The Blurb On The Back:
1936. Europe is in turmoil. The Nazis have marched into the Rhineland; in Russia, Stalin has unleashed his Great Terror; Spain has erupted in civil war.
In Berlin, a young Englishwoman evades the Gestapo to deliver vital papers to a Jewish scientist. Within weeks she is found dead in her Cambridge bedroom, a silver syringe clutched in her fingers.
When a renowned member of the county set and his wife are found horribly murdered, a maverick history professor finds himself dragged into a world of espionage which, until now, he has only read about in books. But the deeper Thomas Wilde delves, the more he wonders whether the murders are linked to the death of the girl with the silver syringe – and, just as worryingly, to the scandal surrounding King Edward VII and his mistress Wallis Simpson …

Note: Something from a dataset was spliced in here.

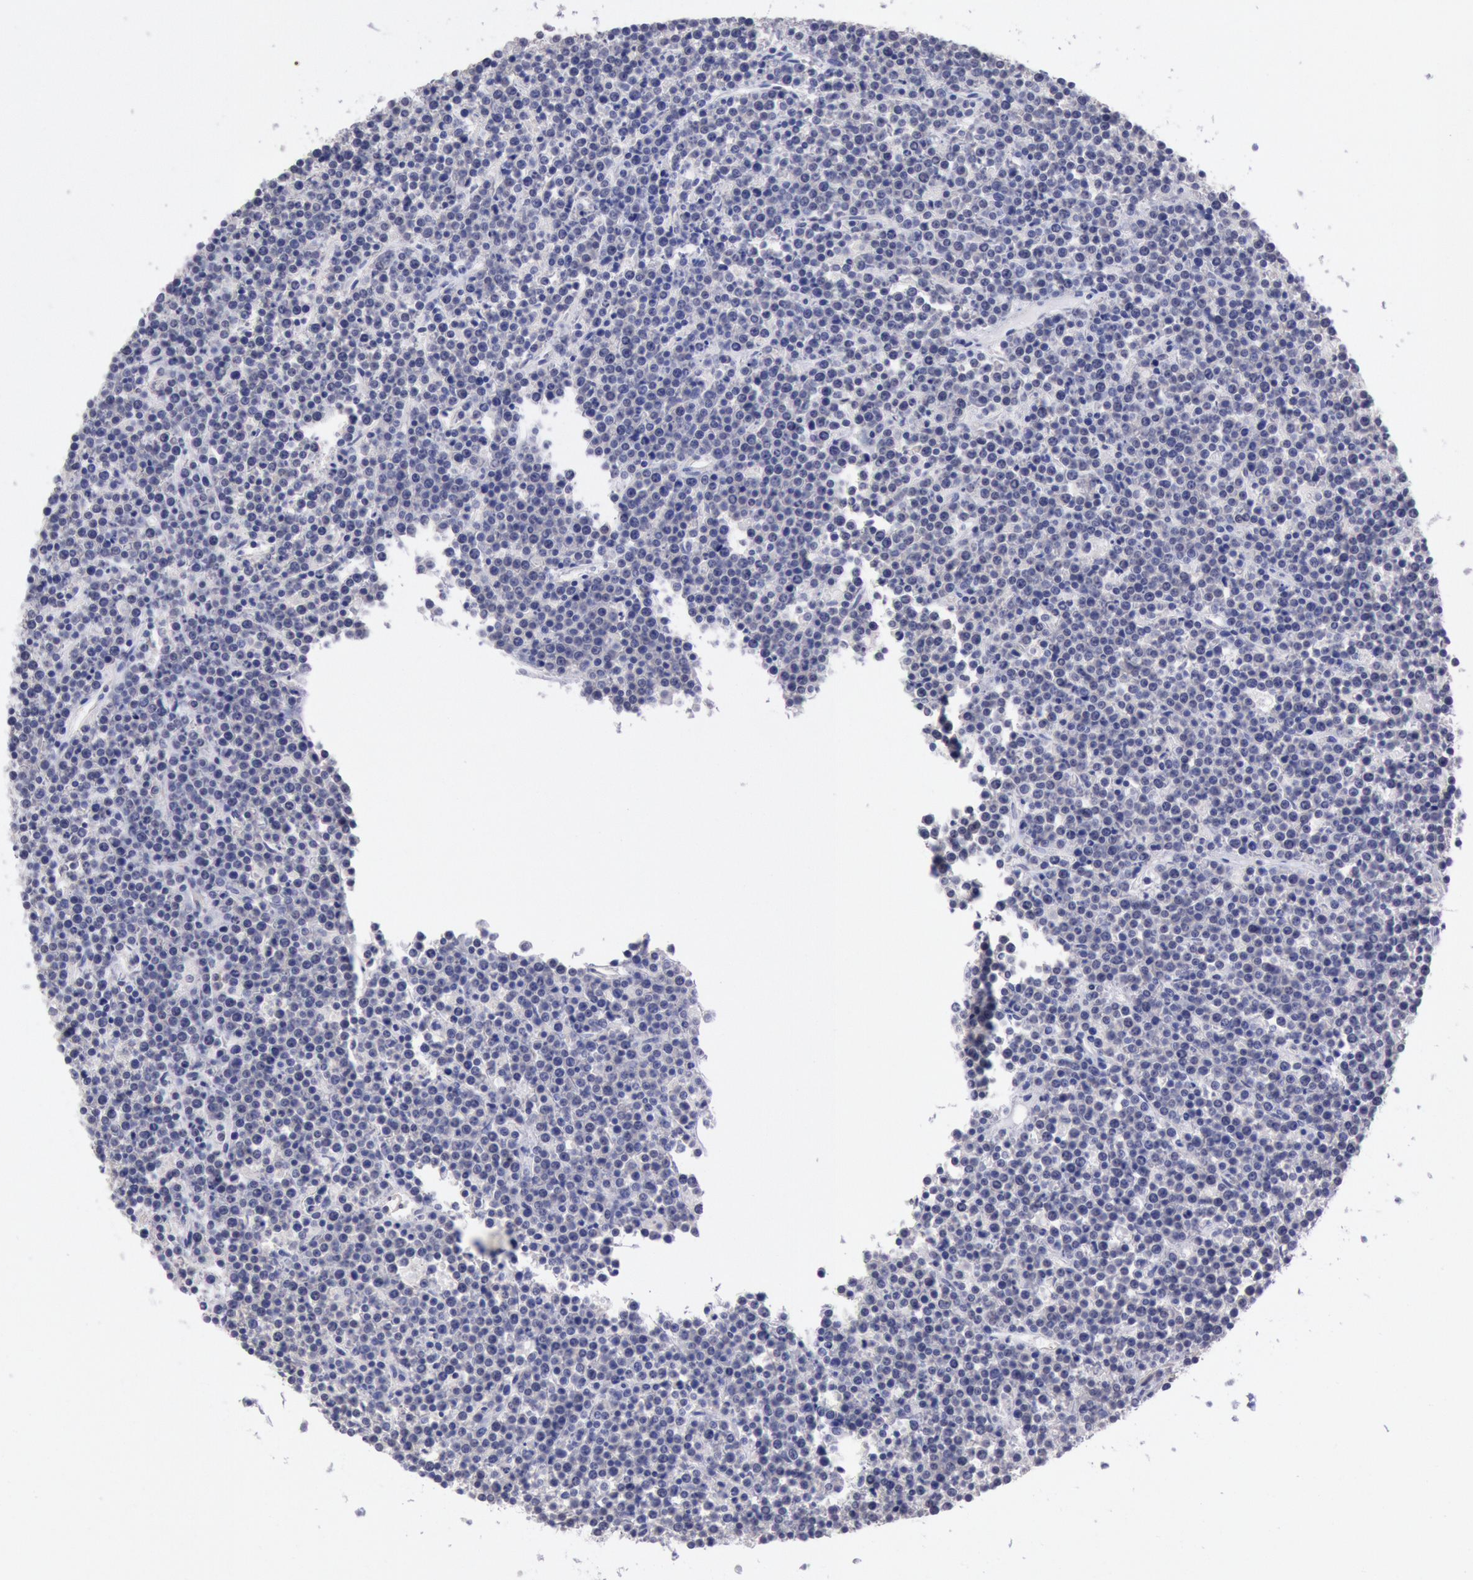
{"staining": {"intensity": "negative", "quantity": "none", "location": "none"}, "tissue": "lymphoma", "cell_type": "Tumor cells", "image_type": "cancer", "snomed": [{"axis": "morphology", "description": "Malignant lymphoma, non-Hodgkin's type, High grade"}, {"axis": "topography", "description": "Ovary"}], "caption": "IHC of lymphoma shows no staining in tumor cells. Nuclei are stained in blue.", "gene": "RPS6KA5", "patient": {"sex": "female", "age": 56}}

Professor Wilde’s specialist subject is the Elizabethan secret service. As the scope of the conspiracy is revealed, he must use all the skills he has learnt to save the woman he loves and prevent a massacre.
The Review (Cut For Spoilers):
In August 1936, Nancy Hereward (a journalist and Communist sympathiser) travels to Berlin to conduct a secret mission. Two months later, Nancy is found dead in her Cambridge flat. The silver syringe in her arm convinces the police that it’s an accidental heroin overdose but Nancy’s friend, Lydia Morris, knows that Nancy was up to something in Berlin and is convinced that something more nefarious has happened. She convinces her neighbour, Thomas Wilde (a Cambridge history professor whose specialism is Elizabethan espionage) to help her investigate and it’s not long before they discover that Nancy’s death coincided with the brutal murder of the parents of a college friend of Nancy and Lydia’s.
Together Wilde and Lydia find themselves delving into the world of Communist activism and Fascist sympathisers set against the backdrop of the Abdication Crisis and the Spanish Civil War where everyone has an agenda and nothing is quite what it seems …
Rory Clements’s historical spy thriller (the first in a new series) sets a twisting plot against the real historical events of 1936 but is let down by a bland hero, a finale that devolves into preposterous cliché and a predictable romance between two leads who don’t have much chemistry. I enjoyed the way Clements makes use of the Spanish Civil War and the Abdication Crisis for his plot – especially the way the Crisis was kept secret in the UK press but was well discussed around the rest of the world. The scenes from Baldwin’s perspective were particularly good (although I could have done without the ‘mysterious shadowy cabal’ scenes, which felt derivative and heavy handed) and the links to the Civil War with their proxy elements neatly dovetail in with the plot. Although I enjoyed the way the characters (including Wilde) all hark back to the Great War, I found Wilde a bit bland and predictable (his American-Irish heritage trying too hard to make him an outsider) and his boxing expertise tried too hard to make him an action hero. I didn’t think he had any chemistry with Lydia (who I wish more had been made more of given her university education rather than making her traditional hostage fodder) and the finale was just so ridiculous that it spoilt my enjoyment of the previous pages. On that basis, I wouldn’t rush to read the sequel to this but I would read Clements’s other work.
CORPUS was released in the United Kingdom on 26th January 2017. Thanks to the Amazon Vine Programme for the review copy of this book.